La solución es simple: darle a las políticas de envejecimiento un lugar oficial en la estructura del gobierno. Hay que separar los portafolios masivos de los departamentos de salud, educación, vecindarios, parques, artes, y ríos para darle a los adultos mayores la atención que merecen en un Comité de Salud y Envejecimiento separado. Debemos nombrar un comité asesor para desarrollar una serie de recomendaciones sobre políticas sobre el cuidado del adulto mayor; no más estudios. Y debemos darle al Consejo de Vecinos el mandato y los recursos para crear sus propios comités que hablen por los residentes ancianos; algunos vecindarios como Mar Vista y Sylmar, ya los han echado en marcha.

Apoyando mejor cuidado en casa para trabajadores y clientes

Una de las formas en las que los angelinos mayores pueden envejecer en su lugar es a través del cuidado por proveedores de atención a domicilio.

Los proveedores de atención domiciliaria son distintos a los servidores de salud calificados que atienden a domicilio, y que administran cura de heridas, fisioterapias, inyecciones, etc., que pagados usualmente a través del seguro médico o de Medicare. Los proveedores de atención, por otro lado, generalmente ayudan con personal que no ofrece cuidados médicos, y ayuda en tareas como bañar, cocinar, oficio liviano en la casa, y más. Los proveedores de servicios domiciliarios generalmente proveen un respiro para los miembros de la familia que continúan soportando la carga de proveer cuidados para aquellos que están en el hogar. 

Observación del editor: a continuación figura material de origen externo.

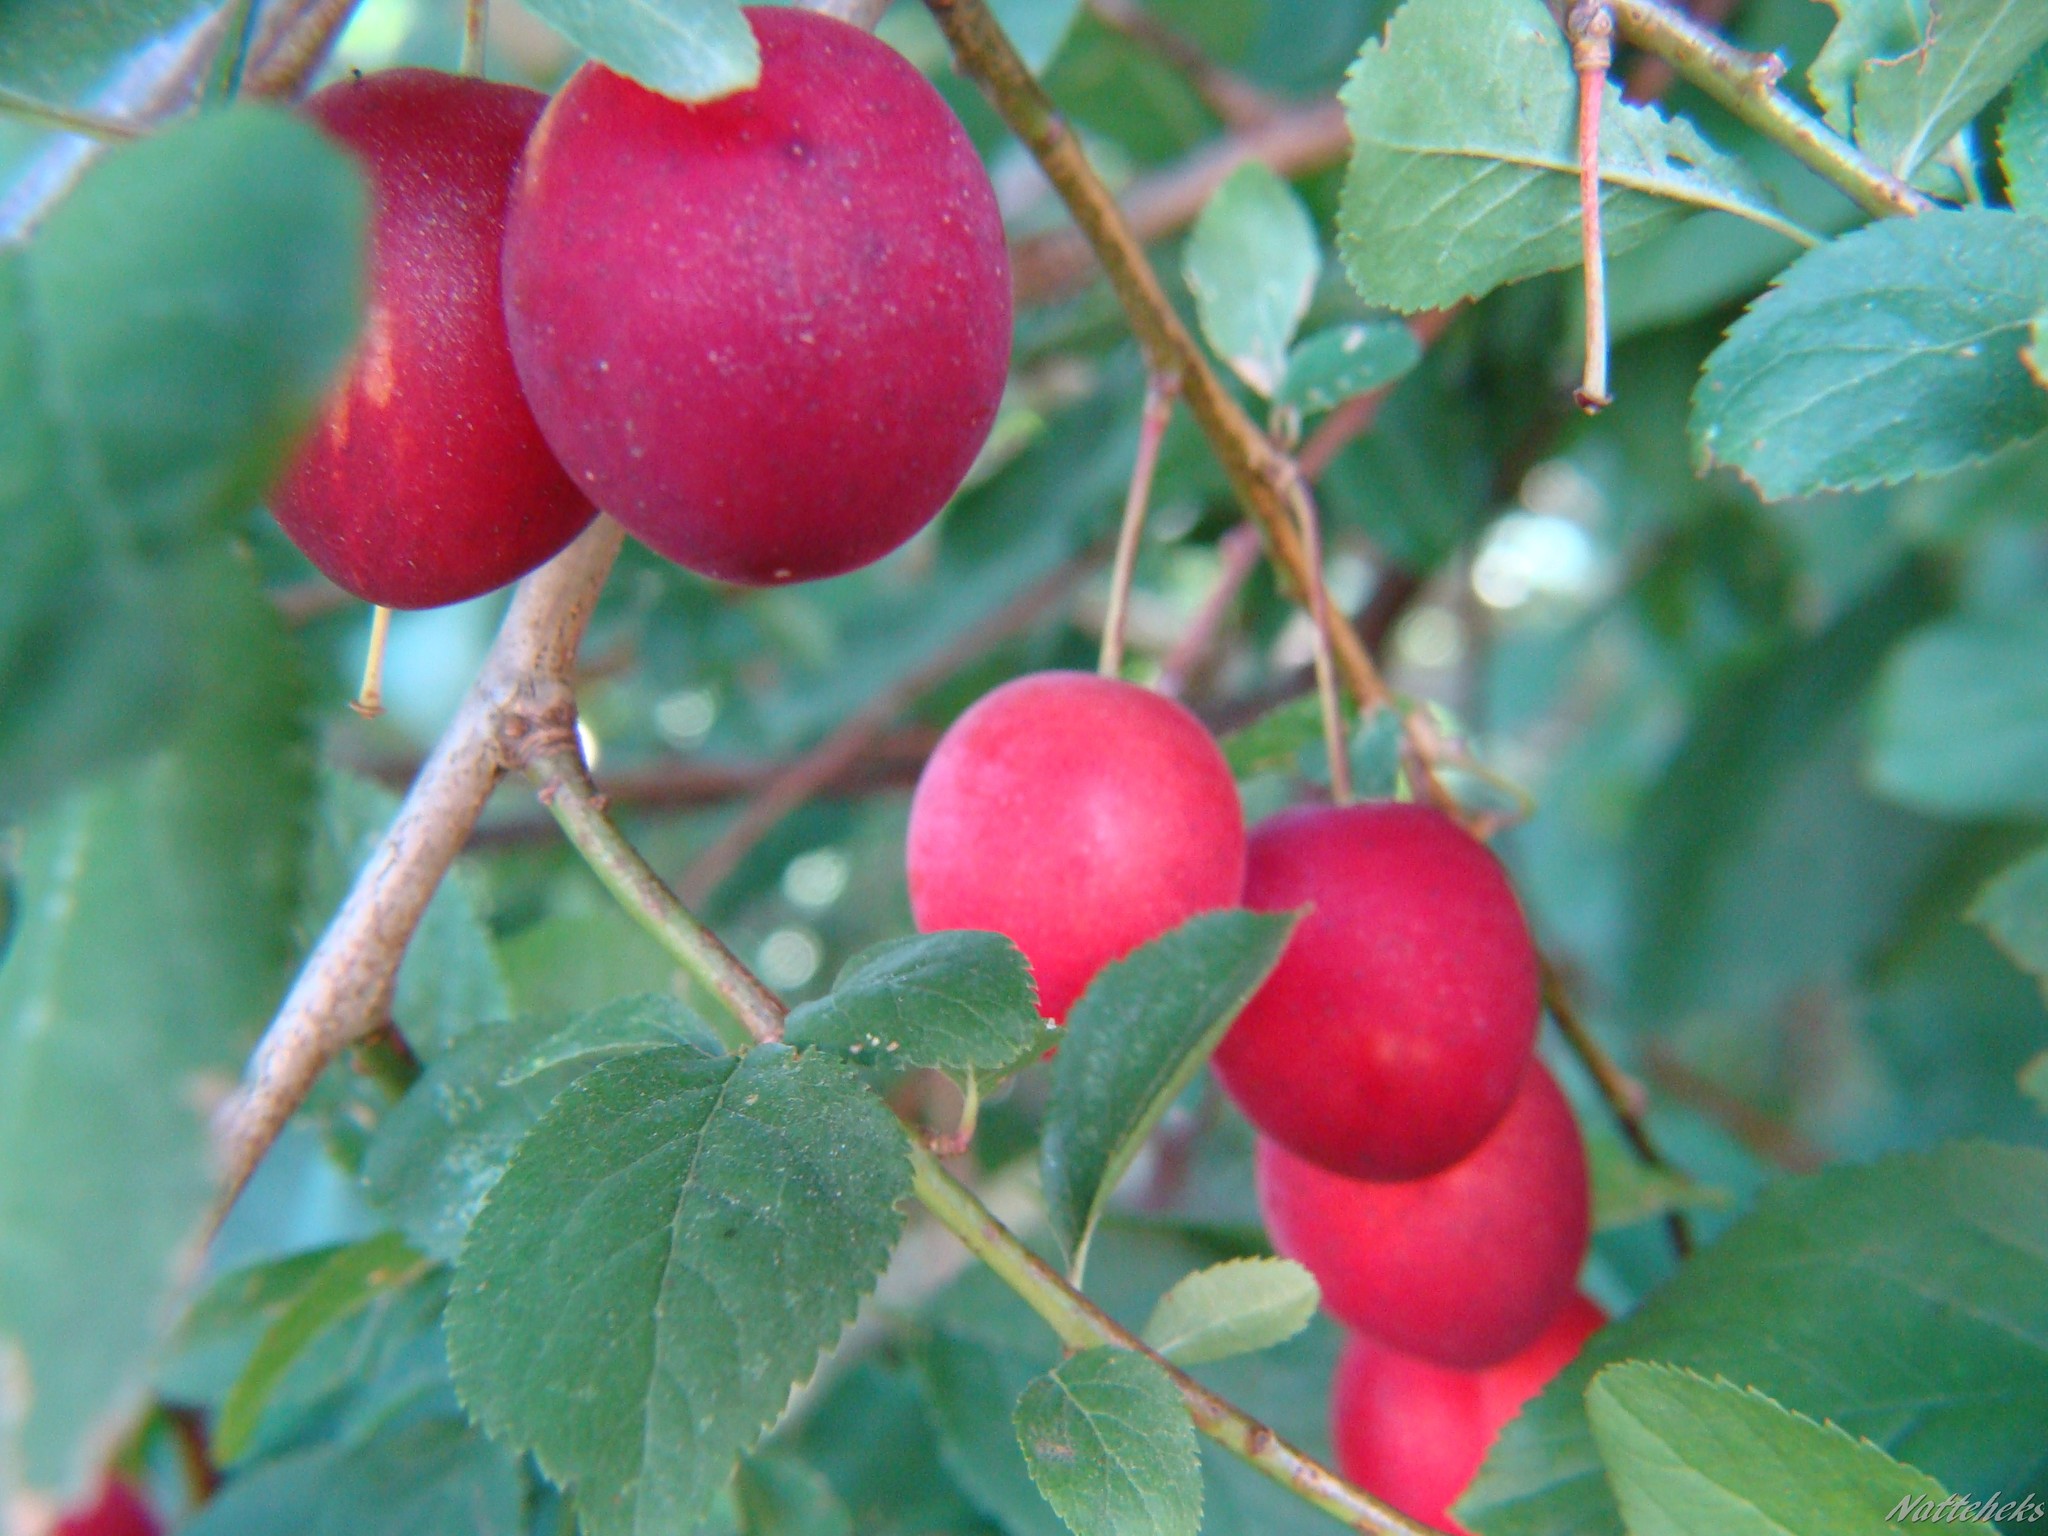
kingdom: Plantae
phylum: Tracheophyta
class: Magnoliopsida
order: Rosales
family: Rosaceae
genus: Prunus
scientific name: Prunus cerasifera
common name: Cherry plum
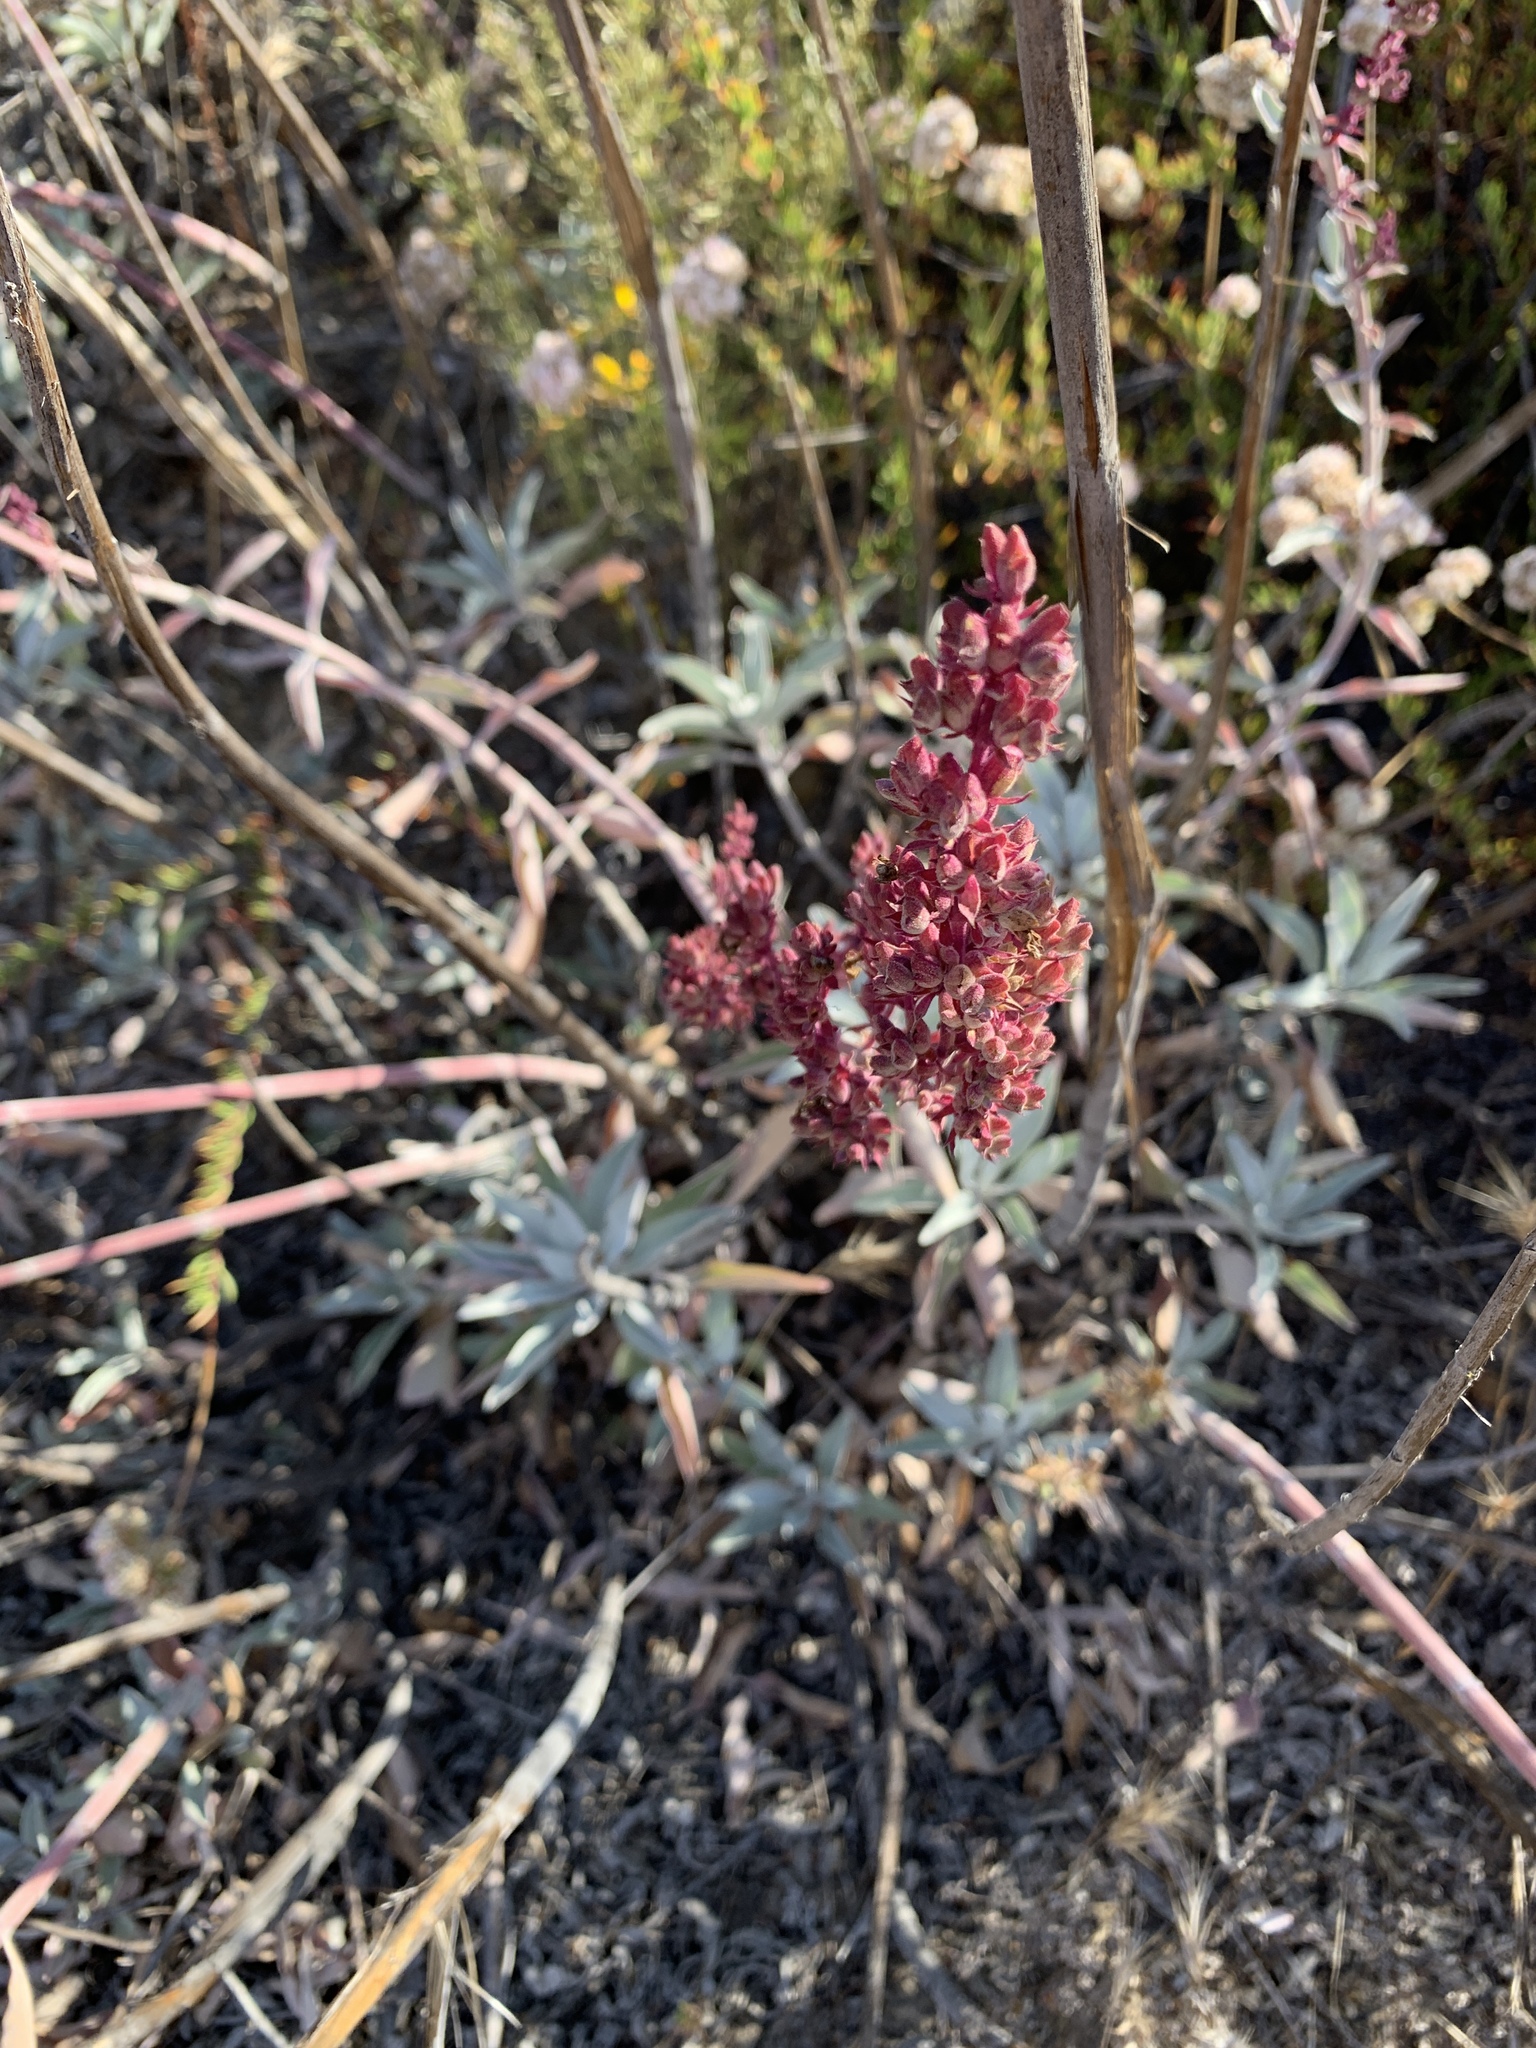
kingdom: Plantae
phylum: Tracheophyta
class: Magnoliopsida
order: Lamiales
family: Lamiaceae
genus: Salvia
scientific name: Salvia apiana
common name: White sage
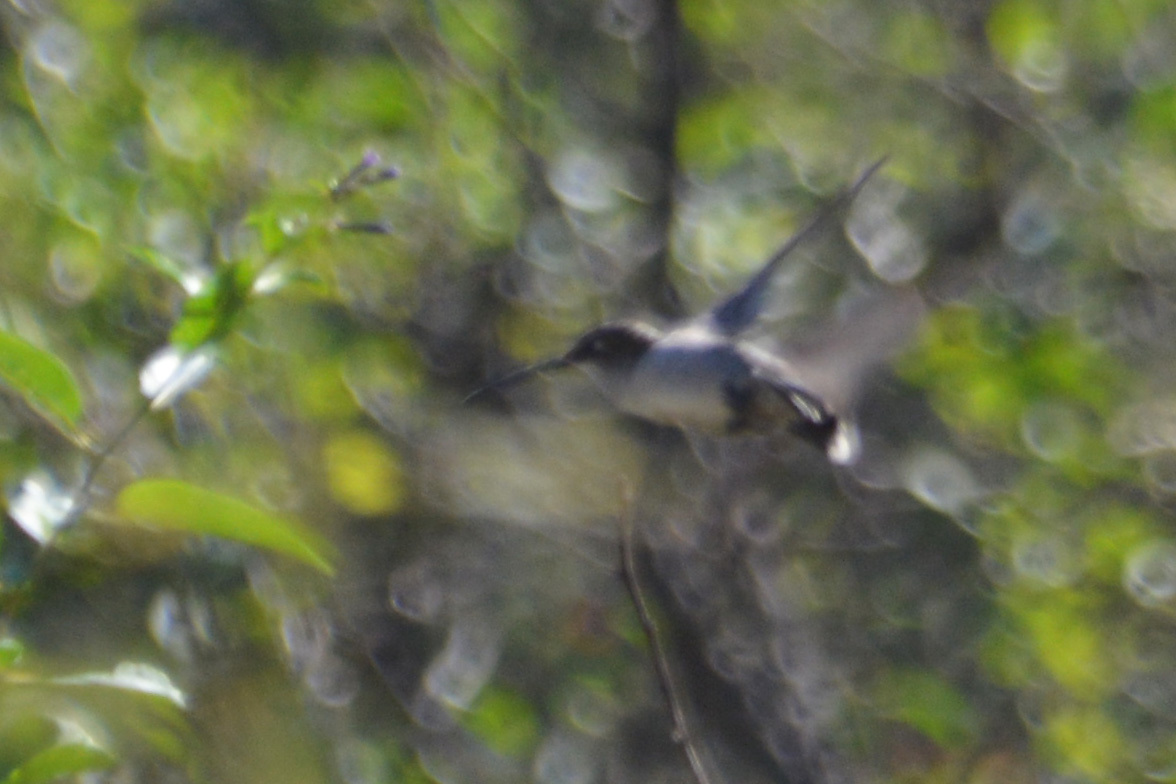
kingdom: Animalia
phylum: Chordata
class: Aves
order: Apodiformes
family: Trochilidae
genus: Heliomaster
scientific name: Heliomaster furcifer
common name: Blue-tufted starthroat
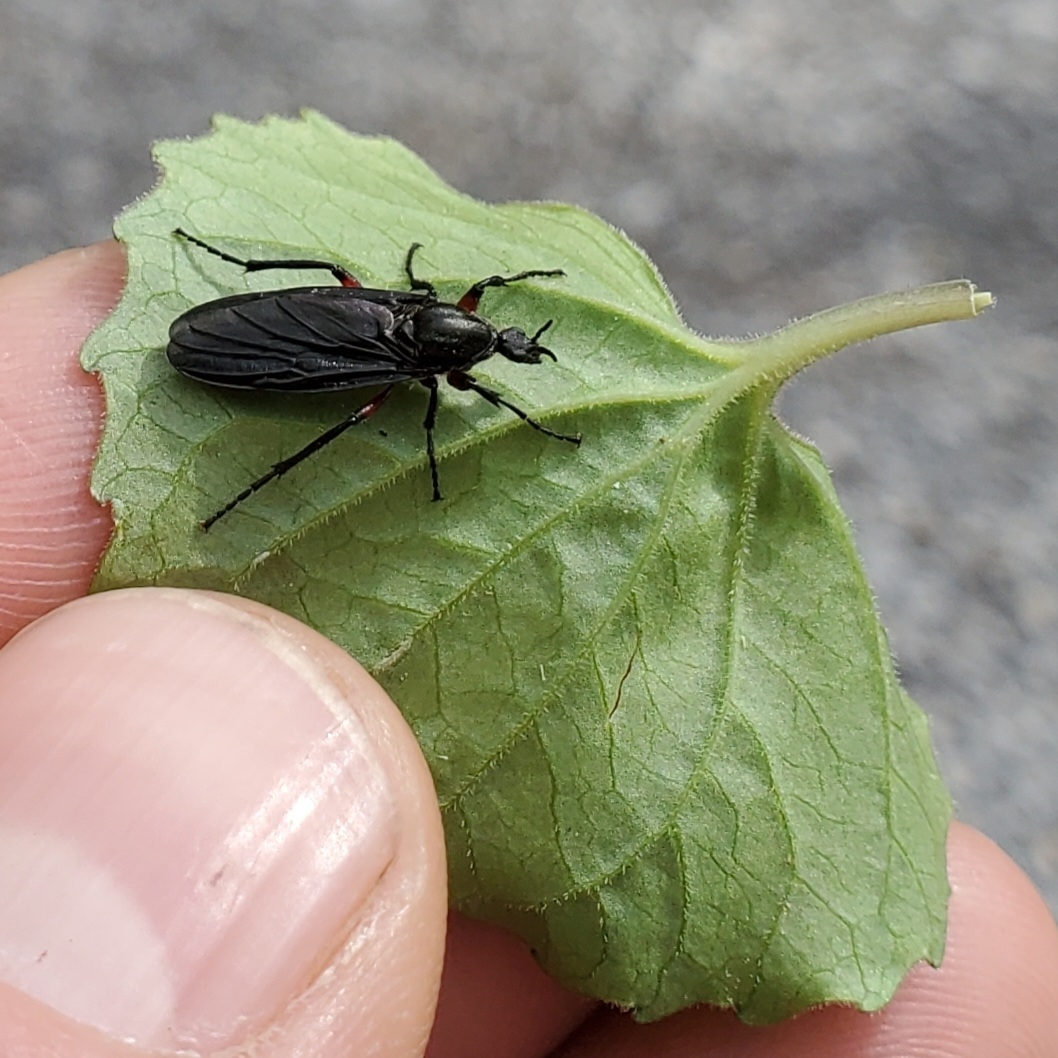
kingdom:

A medida que nuestra población envejece y nuestro estado se vuelve más caro, California se va a encontrar con una grave escasez de ayuda a domicilio, y el proceso para encontrarla y pagar por ella puede ser extremadamente difícil. Hay subsidios de gobierno para aquellos que califican, pero las personas de mediana y avanzada edad a menudo se quedan sin ser tomadas en cuenta, sin poder calificar para los subsidios del gobierno, y a veces sin poder pagar el servicio por si mismos.

Los trabajadores que proveen servicios de salud a domicilio también están en problemas. A muchos se les paga bajo la mesa, a veces menos que el salario mínimo. Es más, los trabajadores no tienen casi nunca un trabajo a tiempo completo, así que se mantienen de un lado al otro sufriendo pesadillas para programarse. 

Los servicios a domicilio son muchas veces esenciales para poder envejecer en un mismo lugar con éxito. ¿Cómo puede entonces la ciudad de LA hacer este servicio más accesible para más personas y con pago justo para los trabajadores al mismo tiempo?

Mi solución va de nuevo a la idea de un centro de vecindario. LA puede proveer el recurso donde un empleado de la ciudad ayude a coordinar la atención domiciliaria en un área selecta, apareando a los trabajadores con los residentes, y ayudando a coordinar los horarios para que los que trabajan a domicilio puedan trabajar en varias casas.  El centro facilitaría a los trabajadores el cambiar sus horarios o intercambiar sus turnos cuando sea necesario, y al ayudar a los trabajadores coordinar el trabajo con múltiples clientes, nos aseguraríamos que ellos llenaran sus días a tiempo completo. Lo mejor de todo es que crearíamos un fuerte sentido de comunidad en la ciudad. 

Tales centros pueden ser creados en asociación con agencias especializadas en proveer atención domiciliaria, y potencialmente, en sociedad con compañías de tecnología como Honor que se especializa en apoyar una mejor despliegue de trabajadores a domicilio.

Un Los Ángeles para todas las edades

Una población que envejece no tiene que ser una crisis: con políticas efectivas, podemos abrazar a los angelinos mayores y darles a personas de todas las generaciones más formas para conectarse al tejido social de la ciudad. Nuestros residentes mayores tienen tanto que ofrecer; y hay tanto que nosotros podemos ofrecerles a cambio.